Crucially, NIV must never delay necessary intubation. A patient who is unconscious after a head injury with low sats needs a definitive airway, not a face mask.
Communicate: This is the most important step! The mask can feel claustrophobic. Explain to the patient what you are doing and why. Tell them the machine will help them breathe. A calm, cooperative patient is the key to success.
Position: Sit the patient upright. This is the best position for breathing.
Set Up:
Choose the right size mask.
Connect it to the ventilator and select the appropriate mode (e.g., NIV/CPAP or NIV/BiPAP).

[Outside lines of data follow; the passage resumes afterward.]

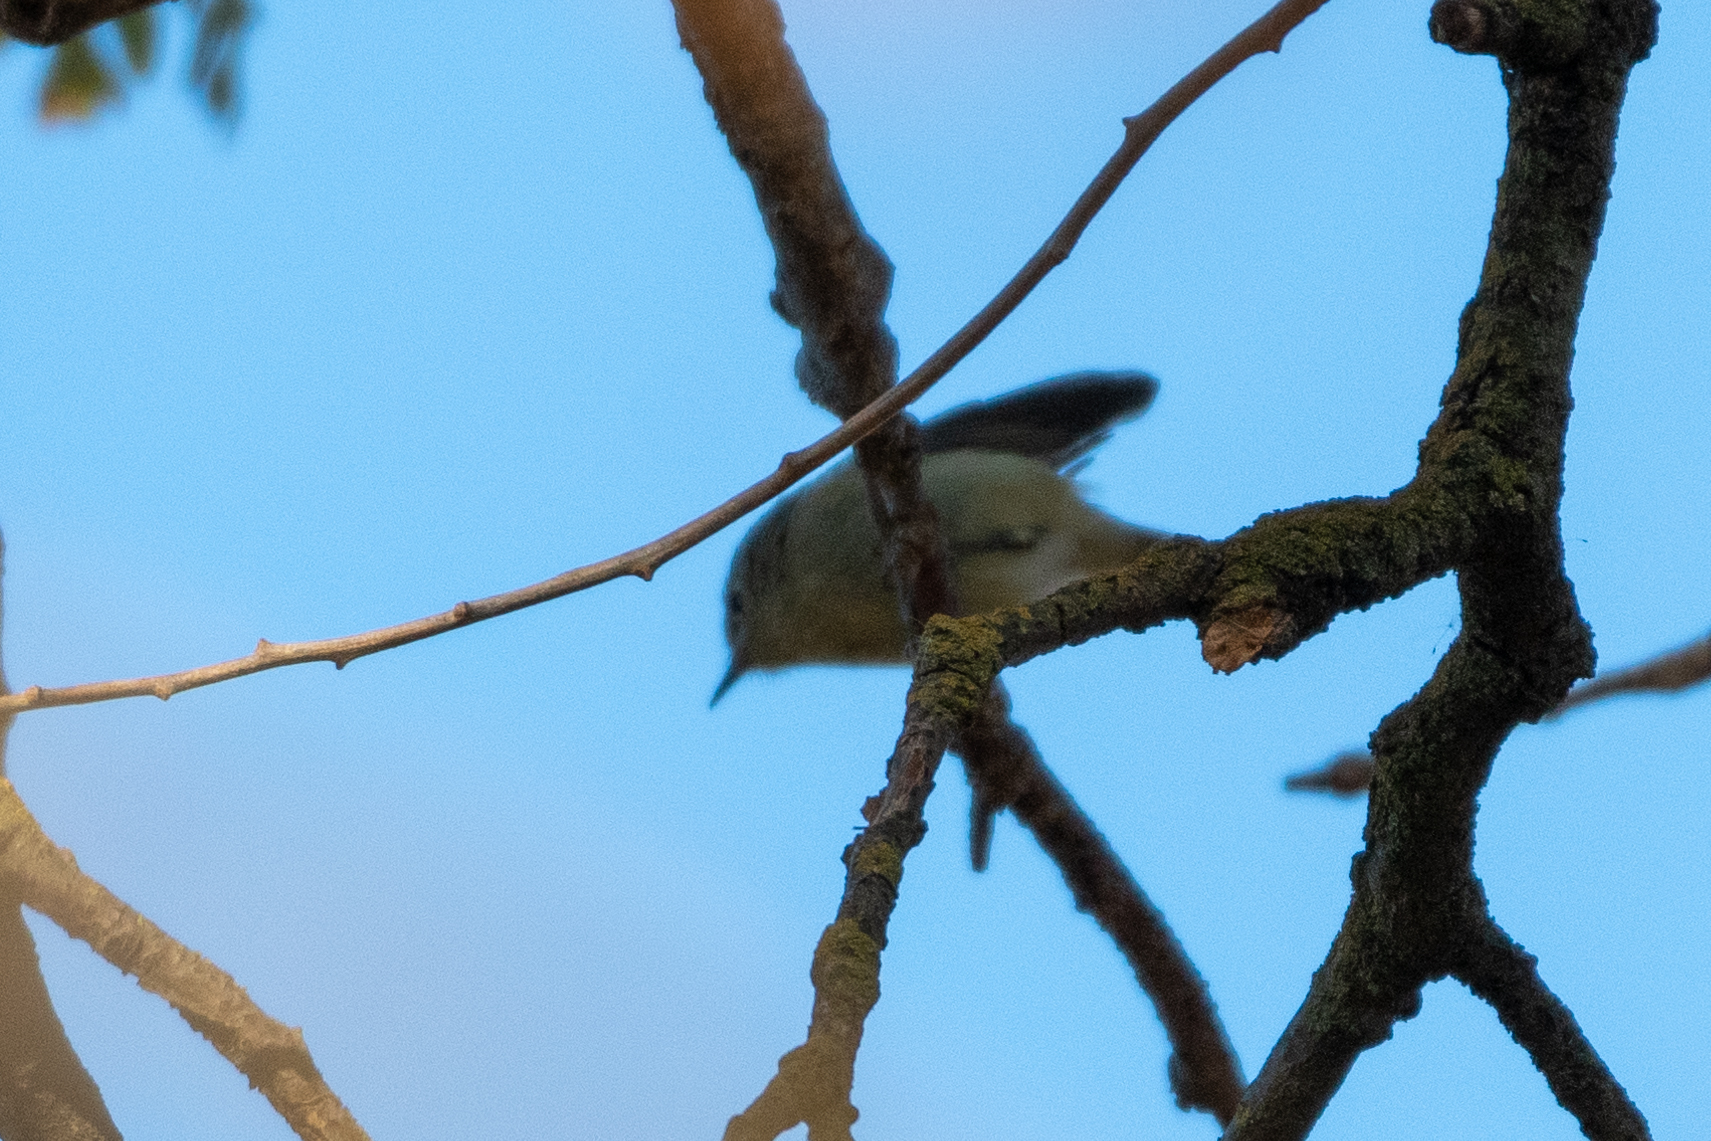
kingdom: Animalia
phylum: Chordata
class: Aves
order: Passeriformes
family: Regulidae
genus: Regulus
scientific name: Regulus calendula
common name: Ruby-crowned kinglet
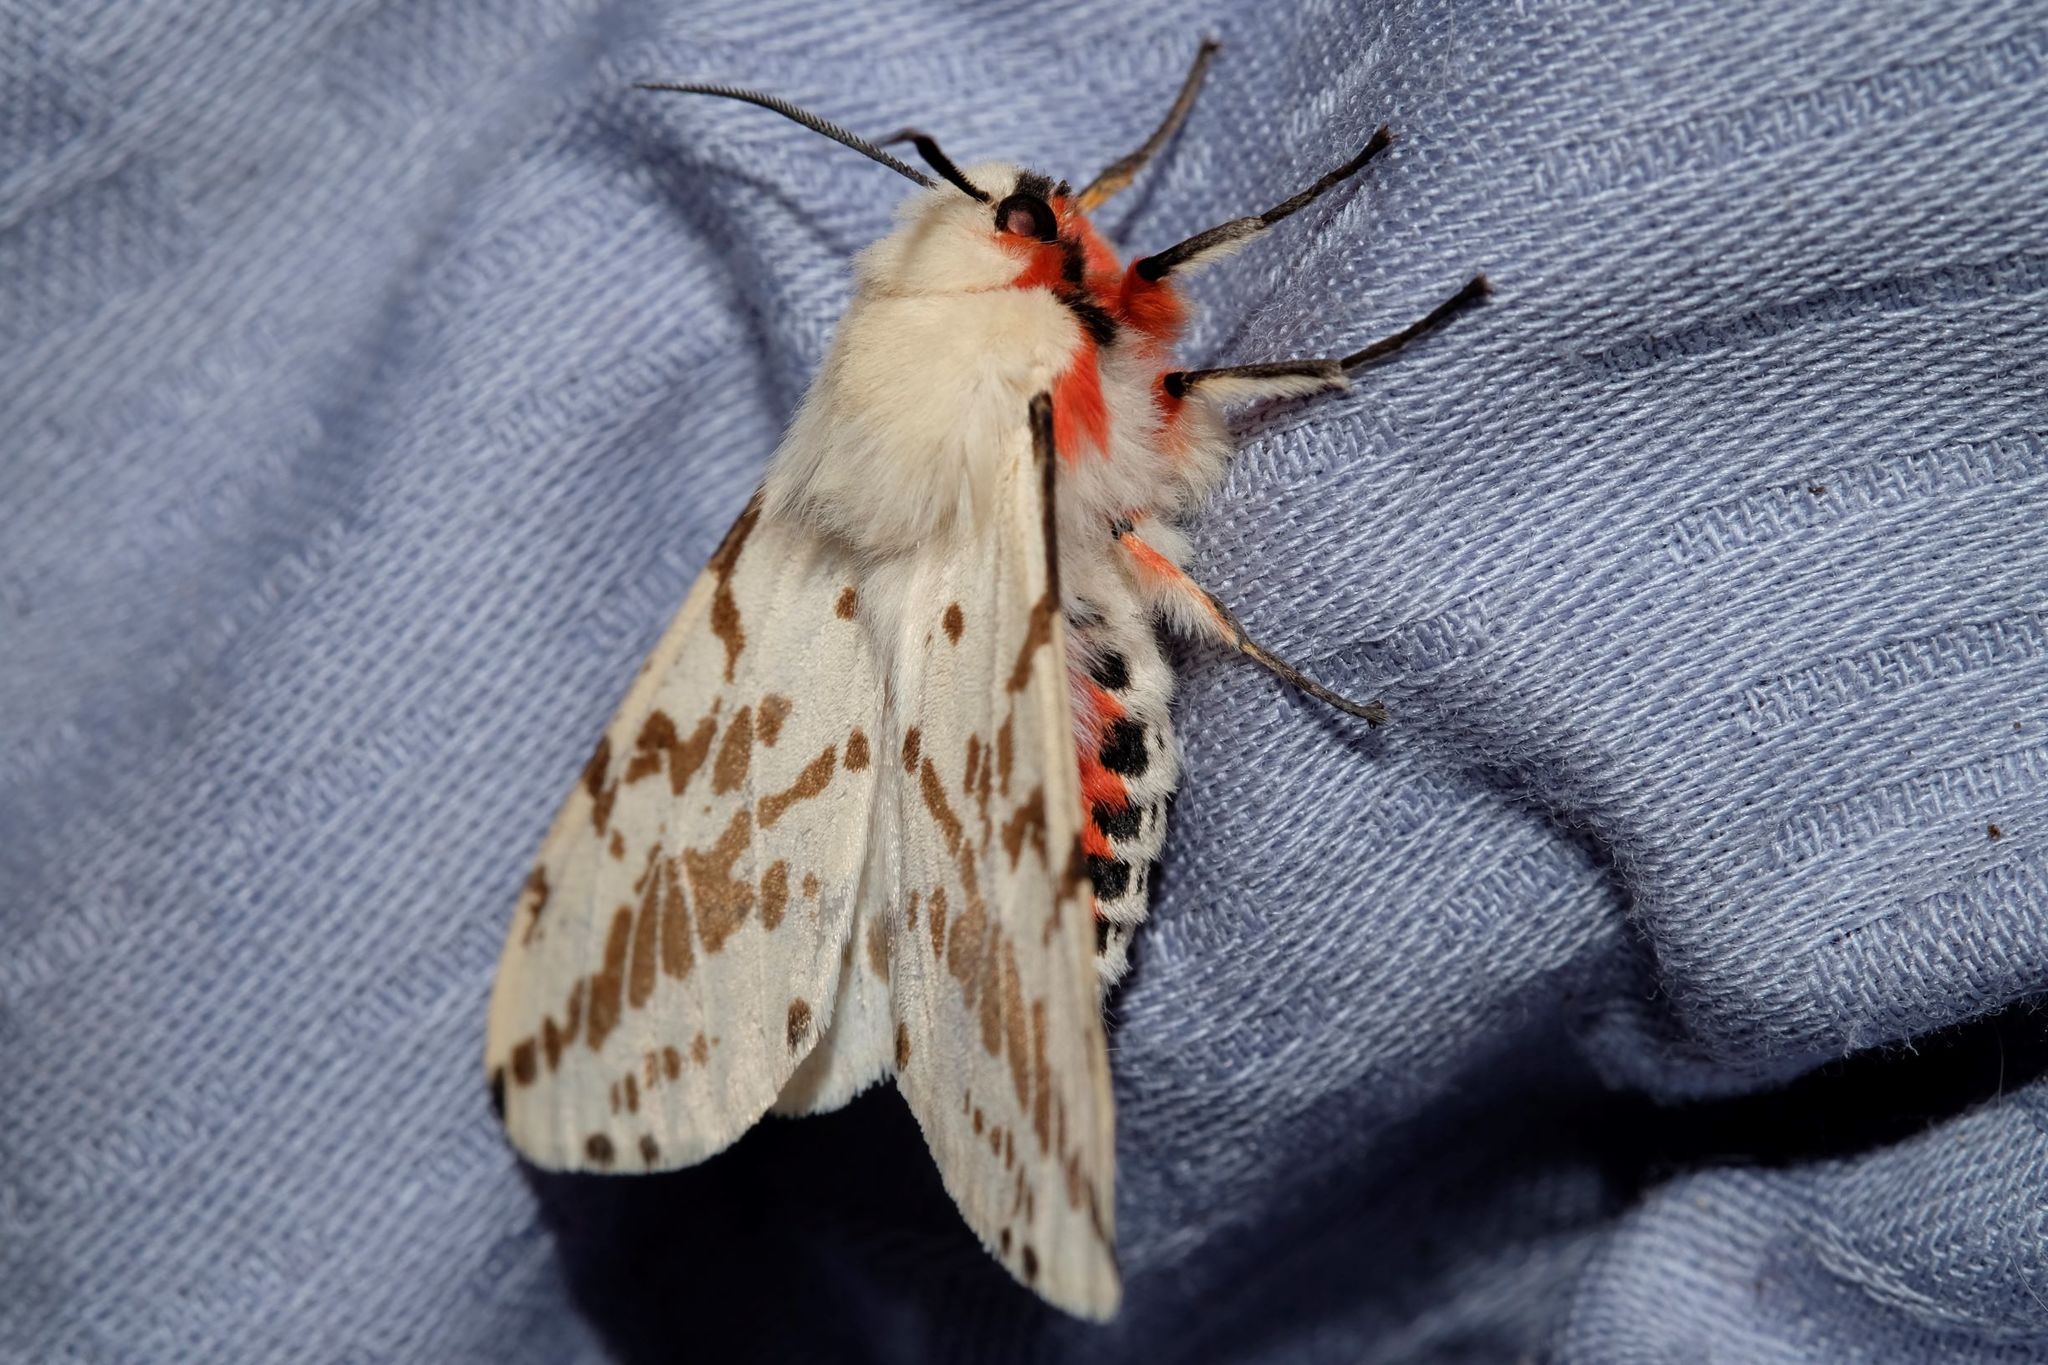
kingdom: Animalia
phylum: Arthropoda
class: Insecta
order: Lepidoptera
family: Erebidae
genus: Ardices
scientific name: Ardices canescens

Set your desired oxygen concentration (FiO2).
Start with low pressures to help the patient acclimatise. A good starting point is a CPAP of 3–4 cm H2O or BiPAP of 6/3 cm H2O.
Apply the Mask: It's often easier with two people – one to hold the mask in place, the other to secure the straps. Let the patient hold the mask to their face initially to give them a sense of control. The seal should be snug, but not painfully tight. A small leak is okay.
Titrate the Pressure: Once the patient is comfortable, gradually increase the pressures to a therapeutic level.
CPAP Settings: Start at 3–4 cm H2O and gradually increase to a target of 8–12 cm H2O.
BiPAP Settings: Start at 6/3 or 8/4 cm H2O. Increase the IPAP to improve ventilation and the EPAP to improve oxygenation. A common target is 12–16 / 6–8 cm H2O.
You should see clinical improvement within minutes.
Look at the patient: The respiratory rate should slow, and the work of breathing should visibly decrease.
Ask the patient: They should report feeling less breathless.
Check the monitor: Oxygen saturations should improve.
Get an ABG: After 15–30 minutes, a repeat arterial blood gas will give you objective evidence of whether you're improving oxygenation and/or clearing CO2.
If you don't see any improvement, don't wait. Re-check the mask seal, adjust the settings, and coach the patient. If it's still not working, it's time to reconsider your plan and call for senior help – you may need to escalate to intubation.
Don't be afraid of NIV. It's a core skill for acute and general medicine, not just for ITU. You can do this!
Think of it for pulmonary oedema and COPD. These are its key indications, where you'll see the best results.
Patient cooperation is everything. Your communication skills are just as important as your technical skills.
Know when to stop. Recognise the contraindications and never let NIV delay necessary intubation.
Start low and go slow with the pressure settings to help your patient tolerate the therapy.